TASK TO CARRY OUT:
Reproduce, word for word, everything in the text on protein-protein interactions below from "For example, biotinylated" down to "protein affinity chromatography.".

TEXT:
- - -

There are a large number of protein-protein interactions in the cell. These interactions regulate all fundamental cellular processes such as cell cycle, and signal transduction. In this summary, we selected some methods to identify and analyze the protein-protein interactions.
Introducing: Peptide Conjugation Magnetic Agarose, 10% bead suspension for pull down experiment, peptide-protein binding, protein-protein interaction and immunoprecipitation.
The most straightforward method is to use the peptide as a bait in affinity pull-down experiments, and followed by detection of binding proteins. The synthetic peptides are used to verify the protein-protein interactions by competitive disruption of binding.
For example, biotinylated peptides can be immobilized onto avidin-conjugated sepharose under controlled conditions. Peptides with a free cysteine can be cross-linked to nanoparticles, resins, or sepharoses to make affinity column. Peptides can be tagged with 6His, FLAG, V5 HA or cMYC for protein affinity chromatography.
Protocol used to Pull-Down Biotin-labeled Peptides
Immobilized streptavidin beads were mixed with biotinylated peptide prior to incubation with cell lysates. Cells were lysed in 1% (v/v) Nonidet P-40 buffer with protease and phosphatase inhibitors. Proteins were incubated with the immobilized peptides at 4 °C for 6 h. After washes, eluted bound proteins by boiling in SDS buffer. Eluates from the active and control bait peptide pull-downs were used for further analysis.

- - -

Stored items from a collection:
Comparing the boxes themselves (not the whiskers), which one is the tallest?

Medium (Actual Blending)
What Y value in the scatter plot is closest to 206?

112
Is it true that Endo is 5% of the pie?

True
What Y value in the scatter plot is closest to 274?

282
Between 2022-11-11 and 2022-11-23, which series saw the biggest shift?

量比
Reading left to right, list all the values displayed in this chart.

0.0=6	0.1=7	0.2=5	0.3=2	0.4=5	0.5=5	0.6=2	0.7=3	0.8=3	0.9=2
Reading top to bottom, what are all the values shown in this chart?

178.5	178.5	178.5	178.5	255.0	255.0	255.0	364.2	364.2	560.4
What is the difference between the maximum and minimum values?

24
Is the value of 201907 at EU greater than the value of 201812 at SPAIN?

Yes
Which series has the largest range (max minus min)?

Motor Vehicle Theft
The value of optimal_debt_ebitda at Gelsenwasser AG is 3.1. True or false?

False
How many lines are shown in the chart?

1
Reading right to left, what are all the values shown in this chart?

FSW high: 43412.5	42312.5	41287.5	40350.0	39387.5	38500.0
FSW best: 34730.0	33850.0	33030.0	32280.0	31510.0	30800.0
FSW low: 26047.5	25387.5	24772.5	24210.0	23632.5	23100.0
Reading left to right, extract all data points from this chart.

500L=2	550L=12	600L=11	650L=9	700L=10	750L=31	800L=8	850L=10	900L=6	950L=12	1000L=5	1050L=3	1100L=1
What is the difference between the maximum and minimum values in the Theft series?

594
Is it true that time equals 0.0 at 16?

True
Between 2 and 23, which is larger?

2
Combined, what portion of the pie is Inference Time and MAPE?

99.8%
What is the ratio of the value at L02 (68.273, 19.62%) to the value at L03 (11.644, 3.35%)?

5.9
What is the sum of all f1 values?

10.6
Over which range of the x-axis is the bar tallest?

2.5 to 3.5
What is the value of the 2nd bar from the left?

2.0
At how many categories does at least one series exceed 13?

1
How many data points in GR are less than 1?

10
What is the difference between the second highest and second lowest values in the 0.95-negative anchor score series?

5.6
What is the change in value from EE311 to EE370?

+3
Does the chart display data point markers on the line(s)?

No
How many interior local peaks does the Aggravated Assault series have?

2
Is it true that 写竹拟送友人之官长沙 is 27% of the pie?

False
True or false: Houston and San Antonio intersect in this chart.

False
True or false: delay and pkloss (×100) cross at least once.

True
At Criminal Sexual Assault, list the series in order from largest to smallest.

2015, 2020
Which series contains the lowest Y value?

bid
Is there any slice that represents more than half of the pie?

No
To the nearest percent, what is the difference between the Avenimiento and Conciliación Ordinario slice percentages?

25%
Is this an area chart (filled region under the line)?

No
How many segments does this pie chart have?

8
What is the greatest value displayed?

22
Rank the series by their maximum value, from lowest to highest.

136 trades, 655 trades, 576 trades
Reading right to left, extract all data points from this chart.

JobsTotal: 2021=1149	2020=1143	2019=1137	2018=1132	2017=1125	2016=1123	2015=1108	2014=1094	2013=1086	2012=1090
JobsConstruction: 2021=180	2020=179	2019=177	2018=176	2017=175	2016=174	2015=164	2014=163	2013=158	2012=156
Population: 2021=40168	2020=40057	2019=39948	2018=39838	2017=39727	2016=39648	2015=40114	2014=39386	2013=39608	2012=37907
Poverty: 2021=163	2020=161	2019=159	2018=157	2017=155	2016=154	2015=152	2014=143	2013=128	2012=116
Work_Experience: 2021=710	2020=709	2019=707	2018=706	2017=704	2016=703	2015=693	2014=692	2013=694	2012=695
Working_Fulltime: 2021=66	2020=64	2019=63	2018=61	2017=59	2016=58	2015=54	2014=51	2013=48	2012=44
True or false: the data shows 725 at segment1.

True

- - -

TASK SOLUTION:
For example, biotinylated peptides can be immobilized onto avidin-conjugated sepharose under controlled conditions. Peptides with a free cysteine can be cross-linked to nanoparticles, resins, or sepharoses to make affinity column. Peptides can be tagged with 6His, FLAG, V5 HA or cMYC for protein affinity chromatography.